Dès l’Antiquité, les Tcherkesses, également nommés Circassiens, vécurent dans les montagnes du Caucase. La localisation stratégique de leur territoire, barrière naturelle entre l’Europe, l’Asie et le Moyen-Orient, engendra à travers les siècles la convoitise des empires voisins. Habiles cavaliers et guerriers téméraires, ils résistèrent aux différentes attaques, des Romains ou des Grecs, des Mongols, des Huns ou encore des Khazars. Au XIXème siècle, cette peuplade ne put toutefois tenir tête à l’armée du tsar Alexandre II. Trois à quatre millions de Tcherkesses vivaient alors dans le Caucase. Au cours de la guerre russo-circassienne, qui s’acheva en 1864, la moitié d’entre eux périt, l’autre fut chassée.

Quatre mille cinq cents Tcherkesses vivent aujourd’hui dans le nord d’Israël. A l’issue de la défaite contre les Russes, l’Empire Ottoman accueillit les Tcherkesses qui se présentèrent à ses frontières. Le sultanat imposa toutefois une condition : les réfugiés devraient embrasser l’islam. Les Caucasiens, de religion chrétienne, acceptèrent cette option plutôt que « de nourrir les poissons de la mer Noire », comme le citent quelques vieux Tcherkesses. Ils reçurent des terres à différents emplacements de l’Empire, dans des provinces aujourd’hui situées en Turquie, en Israël, en Jordanie et en Syrie.

Les Tcherkesses israéliens ne sont pas les seuls à saisir l’occasion des Jeux Olympiques d’hiver afin de lever le silence sur la tragédie de leur histoire. D’autres protestations ont été organisées en Turquie, ou vivent environ deux millions de leurs pairs (un chiffre demeurant difficile à estimer précisément, nombre d’entre eux s’étant fondus dans la population locale du fait des discriminations, dans la république d’Atatürk, contre les citoyens d’origine non turque), mais aussi en Europe ou aux Etats-Unis, où de petites communautés existent.

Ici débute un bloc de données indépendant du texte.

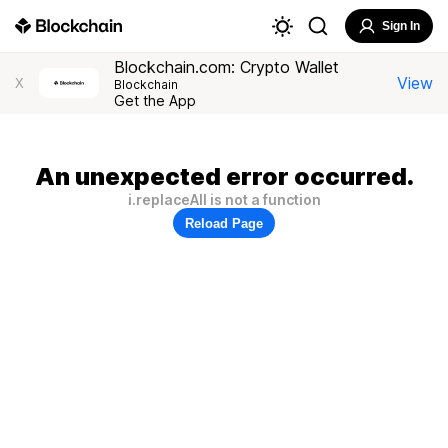
Sign In
Blockchain.com: Crypto Wallet
View
X
Blockchain
Get the App
An unexpected error occurred.
i.replaceAll is not a function
Reload Page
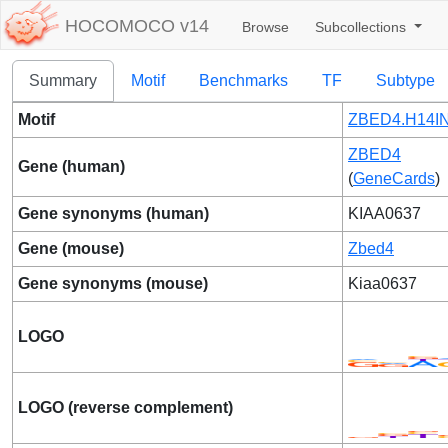
HOCOMOCO v14
Browse
Subcollections
Summary
Motif
Benchmarks
TF
Subtype
Motif
ZBED4.H14IN
ZBED4
Gene (human)
(
GeneCards
)
Gene synonyms (human)
KIAA0637
Gene (mouse)
Zbed4
Gene synonyms (mouse)
Kiaa0637
LOGO
LOGO (reverse complement)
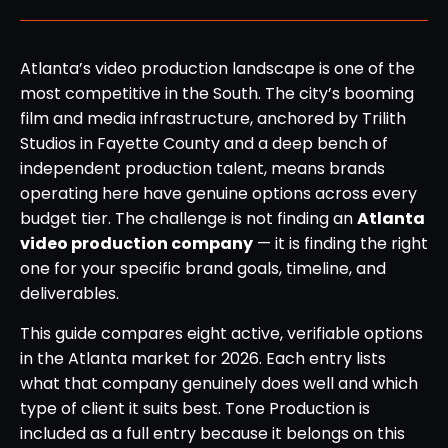
Atlanta’s video production landscape is one of the
most competitive in the South. The city’s booming
film and media infrastructure, anchored by Trilith
Studios in Fayette County and a deep bench of
independent production talent, means brands
operating here have genuine options across every
budget tier. The challenge is not finding an
Atlanta
video production company
— it is finding the right
one for your specific brand goals, timeline, and
deliverables.
This guide compares eight active, verifiable options
in the Atlanta market for 2026. Each entry lists
what that company genuinely does well and which
type of client it suits best. Tone Production is
included as a full entry because it belongs on this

A Tel-Aviv, garçons et filles de tous âges, certains vêtus des costumes traditionnels tcherkesses, ont défilé avec des banderoles sur lesquelles on pouvait notamment lire : « Sotchi, la terre du génocide ». Les slogans : « Réveille-toi, planète, les Tcherkesses ne demeureront plus silencieux », ou bien « Libérer la Circassie » ont retenti en hébreu, en anglais et dans leur langue originelle, l’adyguéen.

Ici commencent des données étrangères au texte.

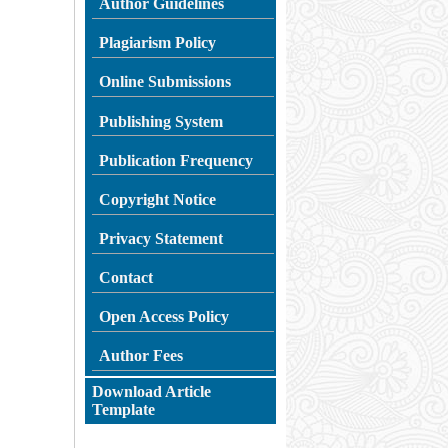
Author Guidelines
Plagiarism
Policy
Online Submissions
Publishing System
Publication Frequency
Copyright Notice
Privacy Statement
Contact
Open Access Policy
Author Fees
Download Article
Template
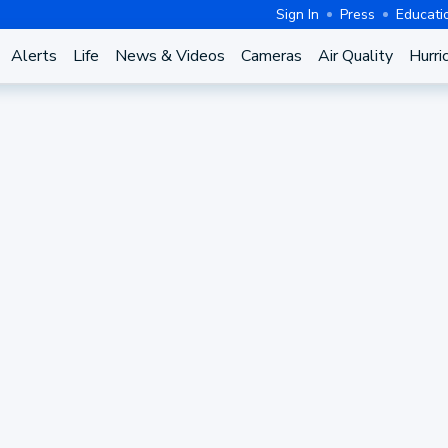
Sign In
Press
Educati
Alerts
Life
News & Videos
Cameras
Air Quality
Hurri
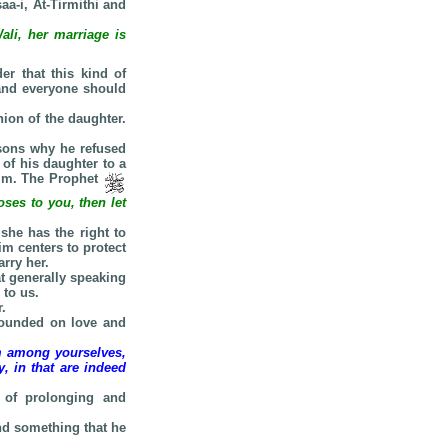
aa-i, At-Tirmithi and
li, her marriage is
er that this kind of
 and everyone should
ion of the daughter.
asons why he refused
 of his daughter to a
him. The Prophet
ses to you, then let
she has the right to
im centers to protect
rry her.
t generally speaking
 to us.
.
founded on love and
om among yourselves,
, in that are indeed
 of prolonging and
ind something that he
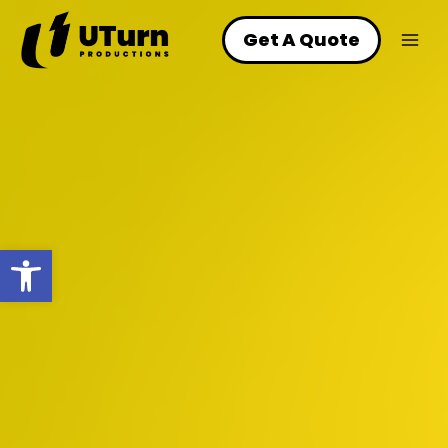
Skip
to
Get A Quote
content
Open toolbar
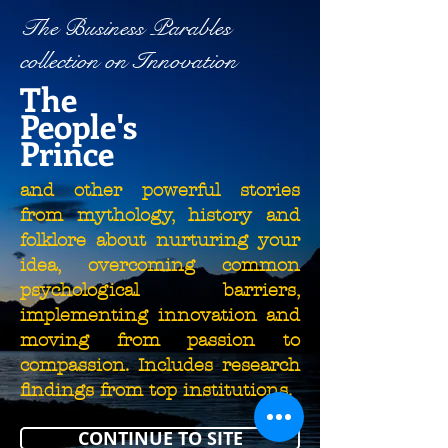
The Business Parables
collection on Innovation
The
People's
Prince
and other powerful stories
from mythology, history and
folklore about nurturing your
idea, overcoming common
psychological barriers,
implementing innovation and
moving from passion to
compassion. Includes research
findings from top institutions.
CONTINUE TO SITE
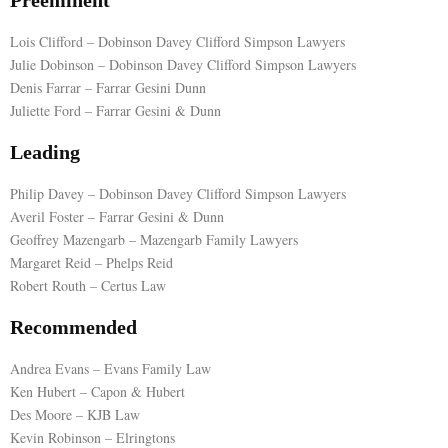
Preeminent
E
Lois Clifford – Dobinson Davey Clifford Simpson Lawyers
Julie Dobinson – Dobinson Davey Clifford Simpson Lawyers
Denis Farrar – Farrar Gesini Dunn
N
Juliette Ford – Farrar Gesini & Dunn
U
Leading
Philip Davey – Dobinson Davey Clifford Simpson Lawyers
Averil Foster – Farrar Gesini & Dunn
Geoffrey Mazengarb – Mazengarb Family Lawyers
Margaret Reid – Phelps Reid
Robert Routh – Certus Law
Recommended
Andrea Evans – Evans Family Law
Ken Hubert – Capon & Hubert
Des Moore – KJB Law
Kevin Robinson – Elringtons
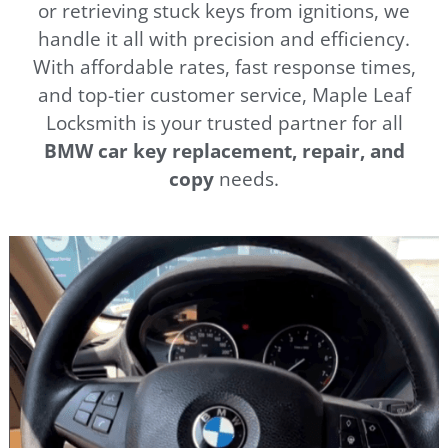
or retrieving stuck keys from ignitions, we
handle it all with precision and efficiency.
With affordable rates, fast response times,
and top-tier customer service, Maple Leaf
Locksmith is your trusted partner for all
BMW car key replacement, repair, and
copy
needs.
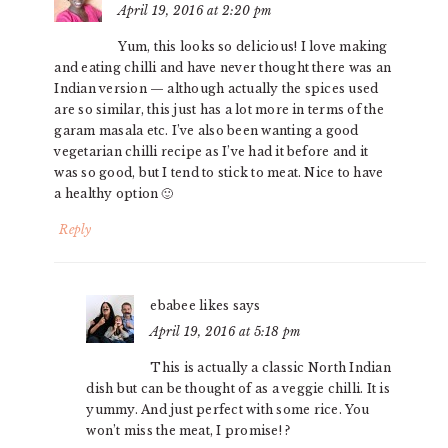
April 19, 2016 at 2:20 pm
Yum, this looks so delicious! I love making
and eating chilli and have never thought there was an
Indian version — although actually the spices used
are so similar, this just has a lot more in terms of the
garam masala etc. I’ve also been wanting a good
vegetarian chilli recipe as I’ve had it before and it
was so good, but I tend to stick to meat. Nice to have
a healthy option 🙂
Reply
ebabee likes
says
April 19, 2016 at 5:18 pm
This is actually a classic North Indian
dish but can be thought of as a veggie chilli. It is
yummy. And just perfect with some rice. You
won’t miss the meat, I promise! ?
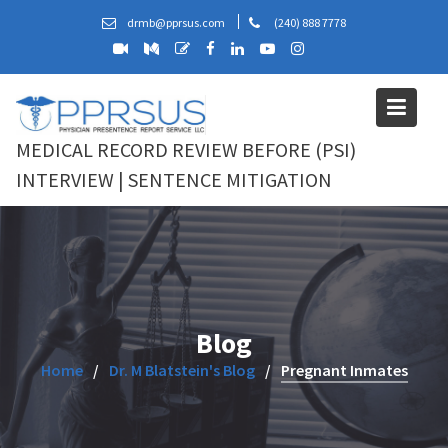
Skip
drmb@pprsus.com
(240) 888 7778
to
content
MEDICAL RECORD REVIEW BEFORE (PSI)
INTERVIEW | SENTENCE MITIGATION
Blog
Home
Dr. M Blatstein's Blog
Pregnant Inmates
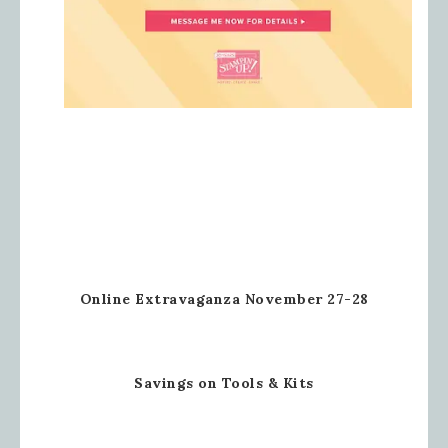
Online Extravaganza November 27-28
Savings on Tools & Kits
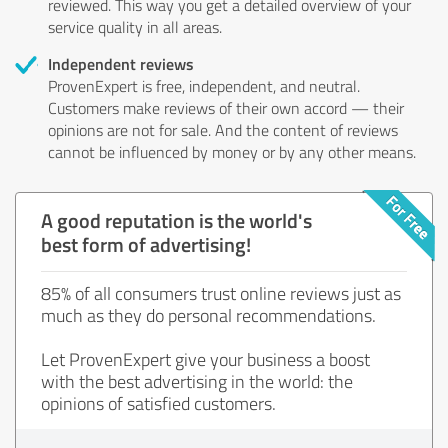
reviewed. This way you get a detailed overview of your
service quality in all areas.
Independent reviews
ProvenExpert is free, independent, and neutral.
Customers make reviews of their own accord — their
opinions are not for sale. And the content of reviews
cannot be influenced by money or by any other means.
A good reputation is the world's
best form of advertising!
85% of all consumers trust online reviews just as
much as they do personal recommendations.
Let ProvenExpert give your business a boost
with the best advertising in the world: the
opinions of satisfied customers.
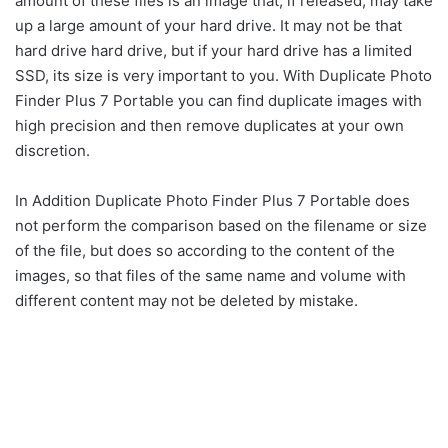
amount of these files is an image that, if released, may take
up a large amount of your hard drive. It may not be that
hard drive hard drive, but if your hard drive has a limited
SSD, its size is very important to you. With Duplicate Photo
Finder Plus 7 Portable you can find duplicate images with
high precision and then remove duplicates at your own
discretion.
In Addition Duplicate Photo Finder Plus 7 Portable does
not perform the comparison based on the filename or size
of the file, but does so according to the content of the
images, so that files of the same name and volume with
different content may not be deleted by mistake.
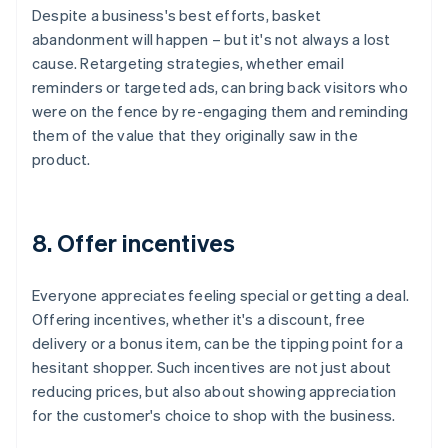
Despite a business's best efforts, basket
abandonment will happen – but it's not always a lost
cause. Retargeting strategies, whether email
reminders or targeted ads, can bring back visitors who
were on the fence by re-engaging them and reminding
them of the value that they originally saw in the
product.
8. Offer incentives
Everyone appreciates feeling special or getting a deal.
Offering incentives, whether it's a discount, free
delivery or a bonus item, can be the tipping point for a
hesitant shopper. Such incentives are not just about
reducing prices, but also about showing appreciation
for the customer's choice to shop with the business.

Les Tcherkesses, qui habitent les villages galiléens de Kfar Kama et de Rehaniya, forment une minorité ethnique parfaitement intégrée dans le quotidien israélien. Dès leur arrivée en Palestine, les Tcherkesses trouvèrent un terrain d’entente avec les pionniers juifs, fraîchement débarqués de Russie. Outre les similarités dans l’histoire et le langage qui rapprochèrent les deux populations, les Juifs surent faire bon usage de l’art des Caucasiens ; ils les embauchèrent comme gardes pour les défendre contre les agressions arabes locales. Encore aujourd’hui, les Tcherkesses se distinguent au sein de Tsahal en tant qu’officiers, et nombre de ces brillantes recrues effectuent leur service dans l’armée de l’air ou les unités d’élite.

Leur adaptation à la culture environnante ne les a pas empêché de continuer à vivre selon leurs coutumes. L’adyguéen est enseigné dans leurs écoles, et, lors du festival annuel à Rehaniya, des représentants Tcherkesses de Jordanie et de Turquie se joignent à la communauté pour dévoiler toute la grâce des danses traditionnelles. Ces Caucasiens, réputés pour leur beauté, sont également restés de grands romantiques. C’est ainsi que, si un couple de parents feint de s’opposer à l’union entre leur fille et l’élu de son cœur, l’aimé kidnappe la demoiselle. Le jeune homme défie alors de ne la rendre à son foyer que si les parents acceptent le mariage. Une condition à laquelle ils se soumettent, assurément.

Proches de leurs racines en dépit de leur exil, les Tcherkesses désirent que la lumière soit faite sur la tragédie de leur histoire.